» WHAT TO DO:
[1] In the article below on the DOT condemnation case, quote the passage from "Meanwhile, a DOT" to "more attorney’s fees." word for word.
[2] Translate this sentence from the article below on the DOT condemnation case into Spanish: "The upcoming case will give Crampton a chance to win a higher payment for the property from DOT, along with punitive damages and more attorney's fees."

» PROVIDED TEXT:
☆ ☆ ☆

Meanwhile, a DOT contractor is building a 3-mile extension for the George Liles Parkway, a four-lane thoroughfare named for a former Concord mayor. It’s a long-sought road that eventually will connect Interstate 85, U.S. 29 and N.C. 49. Local officials say it will ease traffic congestion and help their search for a new corporate tenant for a 2,000-acre tract where Philip Morris once had a cigarette factory with 1,000 employees.
DOT accepted the judge’s order to pay Crampton $10,044 in attorney’s fees and $10,000 in punitive damages. Humrickhouse and Burnett-Baker indicated that DOT can expect to pay more in what is called an inverse condemnation lawsuit – based on the argument that DOT took the land illegally – that Crampton said is pending.
The upcoming case will give Crampton a chance to win a higher payment for the property from DOT, along with punitive damages and more attorney’s fees.
Noelle Talley, a spokeswoman for the state Department of Justice, said by email that her agency’s lawyers file hundreds of DOT condemnation cases each year, including “one in a case that was in bankruptcy in error. We aren’t aware of this ever happening before, and we’re working with DOT to implement measures to make sure it doesn’t happen again.”
Burnett-Baker told Humrickhouse that DOT tries to honor the legal provisions that are supposed to protect those in bankruptcy proceedings.
“We try very, very hard not to violate the stays ...,” Burnett-Baker said at the hearing in October. “I would hate to put myself on the hook and say it will never happen again; I wish I could say that. But there are 100 counties in the state. ... To the extent that people bring it to my attention, I try to make sure it does not happen.”

☆ ☆ ☆

» RECORDED INFORMATION:

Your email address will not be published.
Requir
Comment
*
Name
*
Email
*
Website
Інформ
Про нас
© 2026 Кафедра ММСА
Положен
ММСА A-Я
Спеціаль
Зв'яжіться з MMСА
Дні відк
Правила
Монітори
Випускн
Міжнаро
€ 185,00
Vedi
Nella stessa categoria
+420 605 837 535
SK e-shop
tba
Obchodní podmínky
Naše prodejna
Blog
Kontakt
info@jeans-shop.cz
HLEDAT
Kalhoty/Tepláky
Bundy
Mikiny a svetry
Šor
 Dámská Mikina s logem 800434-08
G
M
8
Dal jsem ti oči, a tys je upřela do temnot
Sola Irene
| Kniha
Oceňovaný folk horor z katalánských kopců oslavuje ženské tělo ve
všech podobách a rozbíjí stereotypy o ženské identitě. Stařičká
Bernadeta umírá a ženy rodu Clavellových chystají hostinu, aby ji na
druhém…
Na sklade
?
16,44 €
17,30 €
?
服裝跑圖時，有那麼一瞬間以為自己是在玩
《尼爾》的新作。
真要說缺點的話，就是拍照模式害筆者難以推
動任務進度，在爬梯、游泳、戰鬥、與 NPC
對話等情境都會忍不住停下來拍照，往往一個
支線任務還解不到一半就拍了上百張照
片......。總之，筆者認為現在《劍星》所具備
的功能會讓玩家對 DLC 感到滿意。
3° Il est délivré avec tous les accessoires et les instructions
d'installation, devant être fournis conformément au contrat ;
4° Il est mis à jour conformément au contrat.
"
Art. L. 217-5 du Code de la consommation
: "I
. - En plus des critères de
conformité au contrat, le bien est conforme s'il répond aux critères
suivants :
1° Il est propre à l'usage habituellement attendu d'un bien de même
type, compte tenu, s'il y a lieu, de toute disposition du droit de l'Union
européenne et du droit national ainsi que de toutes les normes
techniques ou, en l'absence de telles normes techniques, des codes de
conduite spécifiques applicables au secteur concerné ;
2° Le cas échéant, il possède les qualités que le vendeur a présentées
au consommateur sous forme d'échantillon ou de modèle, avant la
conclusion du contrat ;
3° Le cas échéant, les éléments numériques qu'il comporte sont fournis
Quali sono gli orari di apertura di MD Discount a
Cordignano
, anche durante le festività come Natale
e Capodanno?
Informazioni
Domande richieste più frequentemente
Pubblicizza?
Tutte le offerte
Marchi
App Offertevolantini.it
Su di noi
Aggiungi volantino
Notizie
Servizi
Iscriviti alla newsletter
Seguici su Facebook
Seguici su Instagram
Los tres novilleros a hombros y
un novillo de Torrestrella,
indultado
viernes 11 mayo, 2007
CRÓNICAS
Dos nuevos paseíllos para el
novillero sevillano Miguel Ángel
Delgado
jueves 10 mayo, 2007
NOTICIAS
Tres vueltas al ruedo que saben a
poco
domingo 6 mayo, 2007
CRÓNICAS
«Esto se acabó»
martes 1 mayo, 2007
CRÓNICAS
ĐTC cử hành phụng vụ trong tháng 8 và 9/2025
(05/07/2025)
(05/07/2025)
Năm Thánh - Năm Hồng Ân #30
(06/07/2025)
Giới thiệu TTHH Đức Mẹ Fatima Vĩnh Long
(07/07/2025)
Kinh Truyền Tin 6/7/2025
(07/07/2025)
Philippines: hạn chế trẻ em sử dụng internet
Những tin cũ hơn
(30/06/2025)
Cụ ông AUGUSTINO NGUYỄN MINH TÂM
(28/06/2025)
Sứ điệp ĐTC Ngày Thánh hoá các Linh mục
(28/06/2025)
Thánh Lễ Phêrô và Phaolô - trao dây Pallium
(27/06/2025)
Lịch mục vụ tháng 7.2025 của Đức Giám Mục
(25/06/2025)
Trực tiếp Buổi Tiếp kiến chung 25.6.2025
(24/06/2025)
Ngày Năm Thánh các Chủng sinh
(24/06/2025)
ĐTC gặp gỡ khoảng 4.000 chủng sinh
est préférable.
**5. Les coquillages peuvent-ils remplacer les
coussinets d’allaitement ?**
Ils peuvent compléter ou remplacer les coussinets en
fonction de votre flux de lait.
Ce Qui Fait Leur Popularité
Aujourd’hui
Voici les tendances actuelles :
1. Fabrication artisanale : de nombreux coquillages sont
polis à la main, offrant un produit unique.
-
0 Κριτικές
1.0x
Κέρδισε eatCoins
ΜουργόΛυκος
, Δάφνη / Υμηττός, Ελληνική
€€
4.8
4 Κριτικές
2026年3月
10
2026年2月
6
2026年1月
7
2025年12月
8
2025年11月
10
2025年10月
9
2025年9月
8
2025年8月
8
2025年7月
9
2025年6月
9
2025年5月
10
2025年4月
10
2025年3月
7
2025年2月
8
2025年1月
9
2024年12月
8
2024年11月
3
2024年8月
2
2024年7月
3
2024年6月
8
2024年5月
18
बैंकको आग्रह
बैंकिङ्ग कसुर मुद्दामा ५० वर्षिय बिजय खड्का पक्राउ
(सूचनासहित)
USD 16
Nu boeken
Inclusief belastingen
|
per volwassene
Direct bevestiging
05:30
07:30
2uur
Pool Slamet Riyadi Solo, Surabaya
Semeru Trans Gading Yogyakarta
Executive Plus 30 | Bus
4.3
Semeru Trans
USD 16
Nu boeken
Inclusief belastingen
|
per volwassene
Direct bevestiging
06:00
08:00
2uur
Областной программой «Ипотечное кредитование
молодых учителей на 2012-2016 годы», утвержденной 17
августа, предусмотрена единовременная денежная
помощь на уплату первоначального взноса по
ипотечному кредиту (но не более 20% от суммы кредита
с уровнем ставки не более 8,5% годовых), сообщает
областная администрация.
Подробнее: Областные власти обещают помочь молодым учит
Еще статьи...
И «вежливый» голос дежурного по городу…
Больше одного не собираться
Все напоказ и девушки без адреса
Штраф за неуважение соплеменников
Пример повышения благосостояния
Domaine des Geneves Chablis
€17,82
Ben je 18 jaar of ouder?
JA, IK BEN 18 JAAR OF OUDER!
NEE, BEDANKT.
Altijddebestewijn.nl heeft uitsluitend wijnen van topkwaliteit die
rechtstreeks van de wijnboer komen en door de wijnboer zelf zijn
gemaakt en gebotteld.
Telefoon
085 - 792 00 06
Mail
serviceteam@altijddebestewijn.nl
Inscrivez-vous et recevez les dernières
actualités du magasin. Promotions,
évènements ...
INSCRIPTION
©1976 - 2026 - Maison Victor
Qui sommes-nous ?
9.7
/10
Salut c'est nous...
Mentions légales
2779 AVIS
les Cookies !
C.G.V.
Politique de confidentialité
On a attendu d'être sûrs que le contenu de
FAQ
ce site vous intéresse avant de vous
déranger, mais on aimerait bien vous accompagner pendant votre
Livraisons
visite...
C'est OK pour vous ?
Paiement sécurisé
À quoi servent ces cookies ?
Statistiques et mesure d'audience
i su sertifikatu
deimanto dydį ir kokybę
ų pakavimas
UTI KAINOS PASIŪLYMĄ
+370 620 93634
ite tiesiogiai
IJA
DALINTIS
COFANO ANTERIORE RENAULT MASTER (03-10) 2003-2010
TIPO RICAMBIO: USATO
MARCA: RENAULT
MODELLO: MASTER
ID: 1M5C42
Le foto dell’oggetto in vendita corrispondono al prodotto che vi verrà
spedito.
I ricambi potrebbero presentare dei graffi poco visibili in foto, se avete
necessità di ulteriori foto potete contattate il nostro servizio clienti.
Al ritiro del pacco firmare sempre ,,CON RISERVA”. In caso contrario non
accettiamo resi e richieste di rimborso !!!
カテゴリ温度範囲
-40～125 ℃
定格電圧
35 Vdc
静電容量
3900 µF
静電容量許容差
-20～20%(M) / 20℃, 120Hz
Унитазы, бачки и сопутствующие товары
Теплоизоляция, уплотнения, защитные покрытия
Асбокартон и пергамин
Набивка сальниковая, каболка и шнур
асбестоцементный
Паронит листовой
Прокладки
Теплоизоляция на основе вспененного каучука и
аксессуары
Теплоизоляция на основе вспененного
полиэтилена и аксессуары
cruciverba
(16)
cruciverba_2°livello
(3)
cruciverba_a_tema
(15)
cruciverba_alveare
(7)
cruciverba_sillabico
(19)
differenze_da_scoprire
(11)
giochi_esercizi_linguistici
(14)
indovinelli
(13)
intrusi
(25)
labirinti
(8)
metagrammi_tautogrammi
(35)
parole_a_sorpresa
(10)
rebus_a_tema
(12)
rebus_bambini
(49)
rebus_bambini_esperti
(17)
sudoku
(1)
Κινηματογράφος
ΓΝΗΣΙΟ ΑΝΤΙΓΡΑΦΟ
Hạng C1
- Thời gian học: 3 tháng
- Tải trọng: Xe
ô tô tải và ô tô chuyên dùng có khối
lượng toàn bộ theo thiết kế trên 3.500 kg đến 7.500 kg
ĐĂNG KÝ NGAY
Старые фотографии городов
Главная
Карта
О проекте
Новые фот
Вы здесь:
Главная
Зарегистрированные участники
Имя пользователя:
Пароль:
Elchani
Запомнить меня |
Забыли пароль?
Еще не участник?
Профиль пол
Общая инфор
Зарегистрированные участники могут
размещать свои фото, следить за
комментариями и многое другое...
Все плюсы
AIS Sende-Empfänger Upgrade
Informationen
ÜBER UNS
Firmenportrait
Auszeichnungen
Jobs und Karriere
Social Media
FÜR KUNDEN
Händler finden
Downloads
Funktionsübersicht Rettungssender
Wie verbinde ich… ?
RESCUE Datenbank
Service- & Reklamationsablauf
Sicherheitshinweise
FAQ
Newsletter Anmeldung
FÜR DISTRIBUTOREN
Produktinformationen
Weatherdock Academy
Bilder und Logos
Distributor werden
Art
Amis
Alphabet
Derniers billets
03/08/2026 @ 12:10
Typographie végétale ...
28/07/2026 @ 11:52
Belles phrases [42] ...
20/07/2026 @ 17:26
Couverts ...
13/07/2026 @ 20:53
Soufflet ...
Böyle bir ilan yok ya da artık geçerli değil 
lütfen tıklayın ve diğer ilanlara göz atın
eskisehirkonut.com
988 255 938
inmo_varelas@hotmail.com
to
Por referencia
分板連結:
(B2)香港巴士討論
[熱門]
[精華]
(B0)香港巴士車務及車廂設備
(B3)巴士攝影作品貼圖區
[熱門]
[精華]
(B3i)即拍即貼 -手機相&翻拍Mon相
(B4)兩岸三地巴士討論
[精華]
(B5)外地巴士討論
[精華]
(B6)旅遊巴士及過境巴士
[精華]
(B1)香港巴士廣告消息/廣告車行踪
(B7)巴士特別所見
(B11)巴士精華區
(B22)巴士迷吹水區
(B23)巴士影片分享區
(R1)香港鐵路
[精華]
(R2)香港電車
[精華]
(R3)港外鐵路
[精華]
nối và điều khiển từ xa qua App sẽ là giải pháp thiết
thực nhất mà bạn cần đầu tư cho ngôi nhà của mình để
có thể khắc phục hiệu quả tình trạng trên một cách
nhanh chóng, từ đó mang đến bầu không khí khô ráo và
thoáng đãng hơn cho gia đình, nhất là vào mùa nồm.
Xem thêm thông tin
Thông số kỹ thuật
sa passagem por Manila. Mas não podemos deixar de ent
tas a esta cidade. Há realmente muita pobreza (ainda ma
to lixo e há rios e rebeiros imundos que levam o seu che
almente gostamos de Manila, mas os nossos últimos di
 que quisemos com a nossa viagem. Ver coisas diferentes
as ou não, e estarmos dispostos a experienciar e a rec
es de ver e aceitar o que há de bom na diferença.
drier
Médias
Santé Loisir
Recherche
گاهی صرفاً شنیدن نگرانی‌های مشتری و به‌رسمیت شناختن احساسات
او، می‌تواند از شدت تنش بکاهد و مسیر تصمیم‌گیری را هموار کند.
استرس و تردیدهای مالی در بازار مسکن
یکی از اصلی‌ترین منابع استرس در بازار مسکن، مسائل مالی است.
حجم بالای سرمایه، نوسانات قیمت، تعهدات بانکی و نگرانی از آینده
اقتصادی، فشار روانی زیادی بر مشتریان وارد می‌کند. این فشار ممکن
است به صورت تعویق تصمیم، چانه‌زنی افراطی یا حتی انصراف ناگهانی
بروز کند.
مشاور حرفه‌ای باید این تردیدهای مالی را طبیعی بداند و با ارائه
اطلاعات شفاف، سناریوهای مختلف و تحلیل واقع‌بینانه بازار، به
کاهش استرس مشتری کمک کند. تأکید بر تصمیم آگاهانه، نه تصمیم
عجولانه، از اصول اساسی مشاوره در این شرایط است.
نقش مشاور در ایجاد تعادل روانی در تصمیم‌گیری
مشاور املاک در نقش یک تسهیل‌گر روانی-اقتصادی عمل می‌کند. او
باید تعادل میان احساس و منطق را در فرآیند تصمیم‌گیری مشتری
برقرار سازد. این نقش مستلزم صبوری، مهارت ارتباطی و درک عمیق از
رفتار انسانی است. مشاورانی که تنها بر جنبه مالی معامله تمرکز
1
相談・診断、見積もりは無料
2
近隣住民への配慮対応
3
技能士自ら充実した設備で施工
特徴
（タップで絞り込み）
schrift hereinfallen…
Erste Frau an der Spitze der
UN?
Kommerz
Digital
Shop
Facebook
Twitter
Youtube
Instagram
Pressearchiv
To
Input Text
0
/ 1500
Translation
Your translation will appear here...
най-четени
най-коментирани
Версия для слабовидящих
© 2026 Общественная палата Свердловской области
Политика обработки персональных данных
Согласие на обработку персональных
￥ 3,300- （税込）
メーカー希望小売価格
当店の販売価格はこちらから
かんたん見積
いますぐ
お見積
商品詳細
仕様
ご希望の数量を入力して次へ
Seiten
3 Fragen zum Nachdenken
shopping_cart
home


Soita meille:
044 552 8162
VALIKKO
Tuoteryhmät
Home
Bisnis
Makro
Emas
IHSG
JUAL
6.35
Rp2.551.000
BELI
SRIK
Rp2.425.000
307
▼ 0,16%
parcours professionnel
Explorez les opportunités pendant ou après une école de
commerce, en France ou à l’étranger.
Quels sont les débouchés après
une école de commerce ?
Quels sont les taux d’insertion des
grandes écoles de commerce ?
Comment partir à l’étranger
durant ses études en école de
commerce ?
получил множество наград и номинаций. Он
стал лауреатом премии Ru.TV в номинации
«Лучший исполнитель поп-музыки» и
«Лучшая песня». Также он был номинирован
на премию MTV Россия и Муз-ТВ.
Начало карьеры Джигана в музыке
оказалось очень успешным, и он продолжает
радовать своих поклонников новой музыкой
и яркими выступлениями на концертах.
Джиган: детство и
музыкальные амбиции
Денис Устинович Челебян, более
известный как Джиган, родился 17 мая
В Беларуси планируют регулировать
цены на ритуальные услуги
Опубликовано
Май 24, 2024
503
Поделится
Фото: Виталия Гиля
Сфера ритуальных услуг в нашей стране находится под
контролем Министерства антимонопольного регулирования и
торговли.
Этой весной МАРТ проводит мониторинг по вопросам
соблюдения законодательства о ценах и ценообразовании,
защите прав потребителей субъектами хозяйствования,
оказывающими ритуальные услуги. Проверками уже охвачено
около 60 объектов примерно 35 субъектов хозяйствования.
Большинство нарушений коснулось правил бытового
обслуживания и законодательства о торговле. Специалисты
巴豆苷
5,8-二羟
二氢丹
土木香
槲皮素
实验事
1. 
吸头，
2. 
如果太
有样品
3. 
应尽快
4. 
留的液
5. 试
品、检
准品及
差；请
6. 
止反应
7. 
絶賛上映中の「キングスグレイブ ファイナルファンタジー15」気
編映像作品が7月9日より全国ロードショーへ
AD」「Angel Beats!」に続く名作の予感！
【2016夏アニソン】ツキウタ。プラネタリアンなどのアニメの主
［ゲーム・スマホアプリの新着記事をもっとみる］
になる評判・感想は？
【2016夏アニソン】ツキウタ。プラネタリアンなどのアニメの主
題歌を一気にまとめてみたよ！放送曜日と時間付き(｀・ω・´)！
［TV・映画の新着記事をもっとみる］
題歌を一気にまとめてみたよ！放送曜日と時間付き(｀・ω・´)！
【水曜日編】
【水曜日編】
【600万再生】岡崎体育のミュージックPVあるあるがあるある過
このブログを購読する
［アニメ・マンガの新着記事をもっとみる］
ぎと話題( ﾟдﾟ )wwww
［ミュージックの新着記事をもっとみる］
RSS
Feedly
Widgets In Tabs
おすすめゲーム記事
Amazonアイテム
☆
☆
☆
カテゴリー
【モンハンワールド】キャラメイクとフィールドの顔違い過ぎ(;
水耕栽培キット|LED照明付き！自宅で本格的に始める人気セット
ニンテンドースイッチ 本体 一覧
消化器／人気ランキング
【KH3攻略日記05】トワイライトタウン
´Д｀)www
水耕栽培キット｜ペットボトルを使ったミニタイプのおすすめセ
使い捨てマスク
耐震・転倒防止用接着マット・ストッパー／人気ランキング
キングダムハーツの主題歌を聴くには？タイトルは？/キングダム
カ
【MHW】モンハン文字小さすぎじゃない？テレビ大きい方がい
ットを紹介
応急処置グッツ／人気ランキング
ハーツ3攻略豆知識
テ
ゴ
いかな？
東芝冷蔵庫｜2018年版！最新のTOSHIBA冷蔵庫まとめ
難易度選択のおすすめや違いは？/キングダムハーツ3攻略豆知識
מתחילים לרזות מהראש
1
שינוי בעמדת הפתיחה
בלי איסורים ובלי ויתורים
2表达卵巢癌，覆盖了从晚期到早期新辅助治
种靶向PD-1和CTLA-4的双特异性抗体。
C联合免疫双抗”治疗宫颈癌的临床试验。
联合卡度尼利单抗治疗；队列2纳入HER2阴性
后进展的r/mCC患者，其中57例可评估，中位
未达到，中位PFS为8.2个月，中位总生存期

☆ ☆ ☆

» SOLUTION LIST:
[1]
Meanwhile, a DOT contractor is building a 3-mile extension for the George Liles Parkway, a four-lane thoroughfare named for a former Concord mayor. It’s a long-sought road that eventually will connect Interstate 85, U.S. 29 and N.C. 49. Local officials say it will ease traffic congestion and help their search for a new corporate tenant for a 2,000-acre tract where Philip Morris once had a cigarette factory with 1,000 employees.
DOT accepted the judge’s order to pay Crampton $10,044 in attorney’s fees and $10,000 in punitive damages. Humrickhouse and Burnett-Baker indicated that DOT can expect to pay more in what is called an inverse condemnation lawsuit – based on the argument that DOT took the land illegally – that Crampton said is pending.
The upcoming case will give Crampton a chance to win a higher payment for the property from DOT, along with punitive damages and more attorney’s fees.

[2] El próximo caso le dará a Crampton la oportunidad de obtener del DOT un pago más alto por la propiedad, junto con daños punitivos y más honorarios de abogados.